Alergia à proteína do leite de vaca em crianças

Quanto à carne, você pode oferecer ao seu filho as carnes de frango, coelho, peru e porco, que são mais macias. Além disso, se você oferecer uma fruta cítrica ou pimentão na mesma refeição, também melhorará a absorção do ferro.

Aprendendo a viver com a alergia à proteína do leite de vaca

Após seu filho ser diagnosticado com alergia à proteína do leite de vaca, é normal que surjam muitas dúvidas como as que acabamos de solucionar.
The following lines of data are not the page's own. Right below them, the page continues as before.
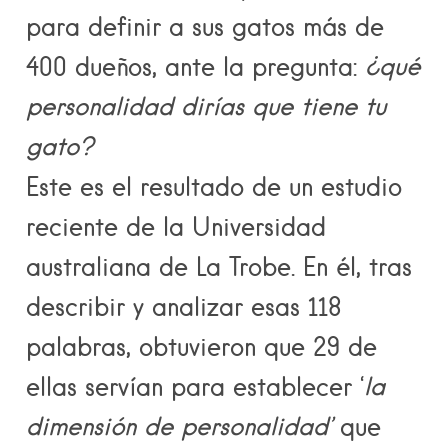
para definir a sus gatos más de
400 dueños, ante la pregunta:
¿qué
personalidad dirías que tiene tu
gato?
Este es el resultado de un
estudio
reciente de la
Universidad
australiana de La Trobe
. En él, tras
describir y analizar esas 118
palabras, obtuvieron que 29 de
ellas servían para establecer ‘
la
dimensión de personalidad’
que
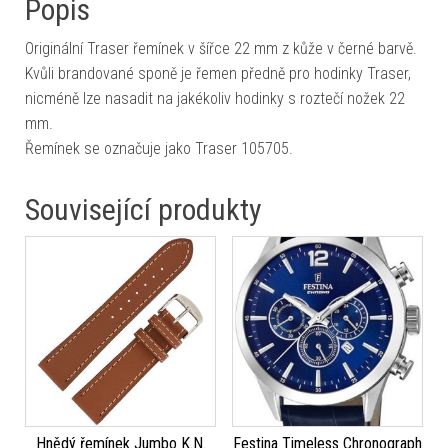
Popis
Originální Traser řemínek v šířce 22 mm z kůže v černé barvě.
Kvůli brandované sponě je řemen předně pro hodinky Traser,
nicméně lze nasadit na jakékoliv hodinky s roztečí nožek 22
mm.
Řemínek se označuje jako Traser 105705.
Související produkty
Hnědý řemínek Jumbo K.N.
Festina Timeless Chronograph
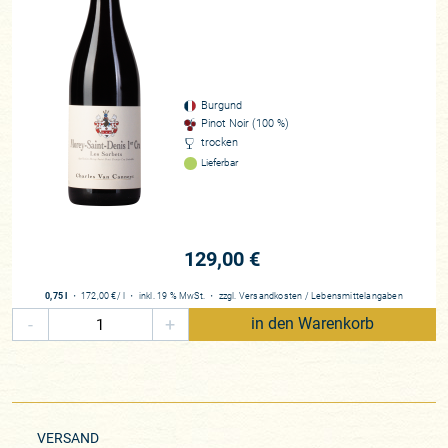
Burgund
Pinot Noir (100 %)
trocken
Lieferbar
129,00 €
0,75 l
・
172,00 €
/ l
・
inkl. 19 % MwSt.
・
zzgl.
Versandkosten
/
Lebensmittelangaben
-
+
in den Warenkorb
VERSAND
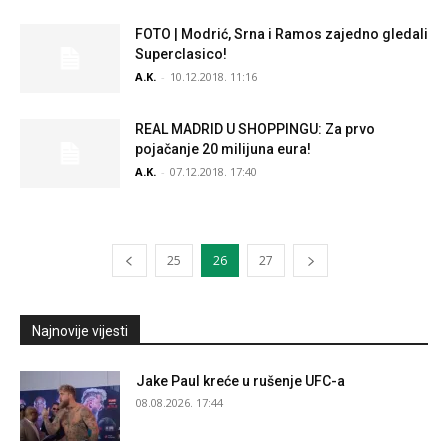
FOTO | Modrić, Srna i Ramos zajedno gledali
Superclasico!
A.K.
-
10.12.2018. 11:16
REAL MADRID U SHOPPINGU: Za prvo
pojačanje 20 milijuna eura!
A.K.
-
07.12.2018. 17:40
25
26
27
Najnovije vijesti
Jake Paul kreće u rušenje UFC-a
08.08.2026. 17:44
Isso ocorre porque são alimentos cujo consumo é considerado básico, pelo menos é o que se pretende considerando seu papel no crescimento ósseo e na prevenção da anemia.

No entanto, há outros alimentos com os mesmos benefícios, tais como brócolis, couve-de-bruxelas, amêndoas, feijão, moluscos, peixes e outras carnes.

Além disso, no início, é preciso ter cuidado ao comprar ou comer fora, sempre se informando para que não ocorra o contato e a ingestão acidental. Por isso, sempre carregue adrenalina consigo para reduzir o impacto de um choque anafilático, que se manifesta por meio de dificuldade para respirar, tonturas, sudorese e taquicardia, entre outros sintomas.